Virtuoso - http://virtuoso.openlinksw.com
LOD Application - http://lod.openlinksw.com/sparql

RobV
A: 

Intellidimension provides a solution called Semantic Server that is developed on top of Microsoft's SQL Server 2005 or 2008. It easily scales to the hundreds of millions of triples and I know they have at least one customer happily running an enterprise deployment with over a billion statements.

I am one of their customers working with datasets > 100 million. Our plans are to move towards the 10s of billions of statements.

spoon16
+2  A: 

Virtuoso - is the datastore used by Bio2RDF and DBPedia

Pierre
A: 

4store looks to be a good solution however the documentation is pretty sparse at this time and when I last looked at it there was no ability to delete an individual triple from the graph.

I would also take a look at BigData

Here is a quote from their main page summarizing their offering.

Bigdata(R) is an open-source scale-out storage and computing fabric supporting optional transactions, very high concurrency, and very high aggregate IO rates. Bigdata was designed from the ground up as a distributed database architecture optimized for very high aggregate IO rates running over clusters of 100s to 1000s of machines, but can also run in a single-server mode. Bigdata offers a distributed file system, similar to the Google File System but also useful for workflow queues, a data extensible sparse row store, similar to Googles widely recognized bigtable project, and map/reduce processing for parallelizing data intensive workflows over a cluster.

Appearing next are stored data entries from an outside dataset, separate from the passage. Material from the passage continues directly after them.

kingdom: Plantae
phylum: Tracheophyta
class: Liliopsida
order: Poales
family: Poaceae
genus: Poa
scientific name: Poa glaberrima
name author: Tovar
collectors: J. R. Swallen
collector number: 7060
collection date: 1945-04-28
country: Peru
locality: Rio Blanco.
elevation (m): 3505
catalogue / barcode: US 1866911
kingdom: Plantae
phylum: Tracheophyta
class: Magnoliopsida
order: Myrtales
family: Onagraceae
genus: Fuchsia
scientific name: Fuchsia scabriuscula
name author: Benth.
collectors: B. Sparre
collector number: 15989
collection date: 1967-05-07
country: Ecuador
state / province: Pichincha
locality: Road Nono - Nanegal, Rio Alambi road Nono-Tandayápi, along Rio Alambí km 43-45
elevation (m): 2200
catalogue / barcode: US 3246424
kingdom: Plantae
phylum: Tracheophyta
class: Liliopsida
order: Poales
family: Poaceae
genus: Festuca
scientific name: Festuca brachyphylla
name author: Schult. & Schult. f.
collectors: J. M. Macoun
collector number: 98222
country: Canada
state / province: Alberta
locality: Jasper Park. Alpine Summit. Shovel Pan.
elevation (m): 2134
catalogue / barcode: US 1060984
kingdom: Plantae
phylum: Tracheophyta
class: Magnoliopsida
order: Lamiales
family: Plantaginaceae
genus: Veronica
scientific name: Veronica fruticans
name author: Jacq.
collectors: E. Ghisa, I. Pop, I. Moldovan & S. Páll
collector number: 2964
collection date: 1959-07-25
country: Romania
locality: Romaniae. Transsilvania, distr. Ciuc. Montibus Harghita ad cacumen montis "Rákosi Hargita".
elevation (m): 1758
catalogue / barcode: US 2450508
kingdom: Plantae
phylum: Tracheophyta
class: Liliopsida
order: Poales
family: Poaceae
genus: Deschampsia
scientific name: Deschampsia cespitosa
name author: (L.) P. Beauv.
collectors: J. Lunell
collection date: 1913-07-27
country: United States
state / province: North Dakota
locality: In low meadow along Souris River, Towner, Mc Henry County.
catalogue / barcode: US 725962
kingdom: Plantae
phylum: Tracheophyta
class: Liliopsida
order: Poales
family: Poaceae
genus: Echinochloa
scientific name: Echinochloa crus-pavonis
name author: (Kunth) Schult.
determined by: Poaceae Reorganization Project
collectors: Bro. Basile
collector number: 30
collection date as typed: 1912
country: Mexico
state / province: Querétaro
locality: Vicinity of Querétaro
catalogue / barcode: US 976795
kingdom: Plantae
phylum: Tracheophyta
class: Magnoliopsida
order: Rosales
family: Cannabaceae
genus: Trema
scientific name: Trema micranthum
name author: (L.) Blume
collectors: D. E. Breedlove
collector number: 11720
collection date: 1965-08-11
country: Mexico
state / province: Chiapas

Bigdata(R) comes packaged with a very high-performance RDF store supporting RDF(S) and OWL Lite inference. The Bigdata RDF Store is currently the only RDF database capable of operating distributed on a cluster with dynamic key-range partitioning of indices. The Bigdata RDF Store was designed specifically to meet requirements for very large scale semantic alignment and federation. RDF is a Semantic Web technology particularly well-suited to modeling graph-shaped data and metadata, such as an associative entity-link model, whereby actors are linked to one another in an ad-hoc fashion within the context of an evolving ontology of concepts for entity types and link types related to a particular problem domain. The Bigdata RDF Store is used operationally in data harvesting systems to create mash-ups of structured, semi-structured, and unstructured data from myriad sources in a schema-flexible manner.

grimesjm
+1  A: 

I maintain this list of large triplestores on the W3C wiki:
http://esw.w3.org/topic/LargeTripleStores

There are 7 seven triplestores that are known to be able to hold over a billion triples. Four of them are open source. Please update the above-mentioned wiki page if you have more information.

Obviously, performance depends on what you use it for. I used Virtuoso in a large-scale industrial project, and it is quite fast.

Nicolas Raoul
A: 

Neo4j handles around 1+ Billion triples out of the box, SAIL API here, while still have the whole graph to do advanced stuff with things like Gremlin, or SPARQL.

Disclaimer: I am part of the Neo4j team.